China National Highway 101 is a major trunk route connecting Beijing to Shenyang, Liaoning. In Beijing it is known as Jingshun Road (京顺路) or Jingmi Road (京密路) for connecting central Beijing to Shunyi District and Miyun District, although the actual road also connects Huairou District within Beijing and goes beyond Beijing as a major throughfare to Northern and Northeastern China.

It leaves Beijing at Dongzhimen and heads for Sanyuanqiao, running alongside the Airport Expressway^{:185} until Beigao, and then continues north while leaning toward the Jingcheng Expressway. Parts of Jingmi Road within Beijing are being renovated as an expressway separate from the national highway.

==Major connections==
Note: Only connections to important city roads, expressways and other China National Highways (G level) are listed.
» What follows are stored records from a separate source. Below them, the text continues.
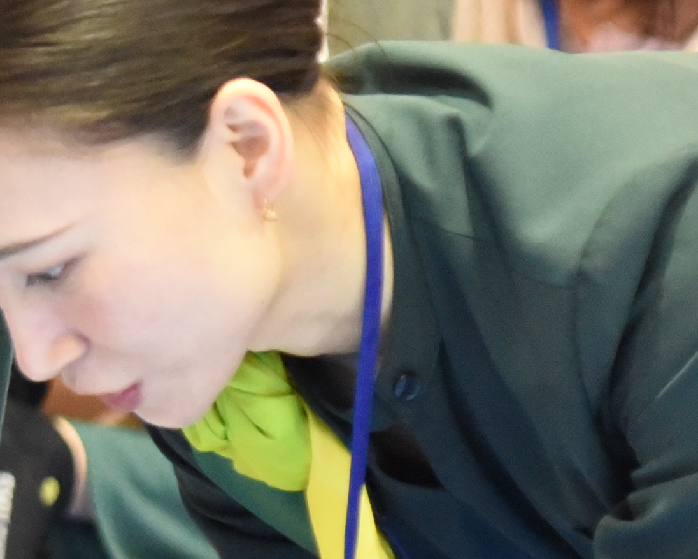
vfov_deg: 3.9
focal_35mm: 402
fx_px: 8305
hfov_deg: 4.8
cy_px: 416
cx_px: -365
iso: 8000
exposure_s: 1/200
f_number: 4
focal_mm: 78
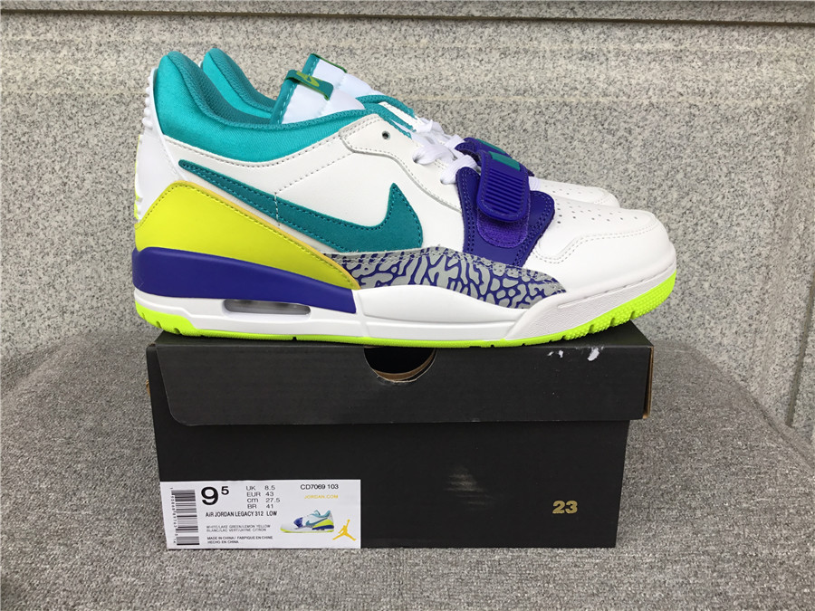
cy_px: 306
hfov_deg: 58.4
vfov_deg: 45.4
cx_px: 408
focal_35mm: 31
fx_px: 730
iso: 25
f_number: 2.4
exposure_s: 1/60
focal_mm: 3.3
- 2nd Ring Road (Beijing): Dongzhimen Bridge
- 3rd Ring Road (Beijing): Sanyuan Bridge^{:185}
- 4th Ring Road (Beijing): Siyuan Bridge^{:188}
- 5th Ring Road (Beijing): Wuyuan Bridge^{:188}
- 6th Ring Road (Beijing): Liuyuan Bridge
- China National Highway 111: South of Huairou District; splits into independent G101 road to the northeast
- China National Highway 112: Hongshili, Hebei
- China National Highway 306: Lingyuan, Liaoning
- Jinchao Expressway: West of Chaoyang, Liaoning
- China National Highway 305: Northwest of Beipiao, Liaoning and Mayouying, Liaoning
- Jinfu Expressway: Wangfu, Liaoning
- China National Highway 304: Zhangwu, Liaoning
- Shenyang Round City Expressway: Lai'ertun Bridge, Shenyang, Liaoning

== Route identification and numbering ==
The national highway system uses the letter "G" (from guójiā, 国) followed by three digits. Routes numbered 101–112 emanate clockwise from Beijing.

== Technical details ==
While not always an expressway, G101 is often dual carriageway outside urban zones and enforces speed limits up to 100 km/h. Tolls apply in certain sections, particularly those co-located with expressways.

== Route and distance ==
Route and distance

| City | Distance (km) |
| Beijing | 0 |
| Shunyi District, Beijing |  |
| Huairou District, Beijing |  |
| Miyun District, Beijing |  |
| Chengde, Hebei |  |
| Pingquan, Hebei |  |
| Lingyuan, Liaoning |  |
| Jianping County, Liaoning |  |
| Chaoyang, Liaoning |  |
| Beipiao, Liaoning |  |
| Fuxin, Liaoning |  |
| Zhangwu County, Liaoning |  |
Shenyang, Liaoning

== In popular culture ==
The road (as "Jingmi Road") is mentioned in Liu Cixin's novel The Three-Body Problem.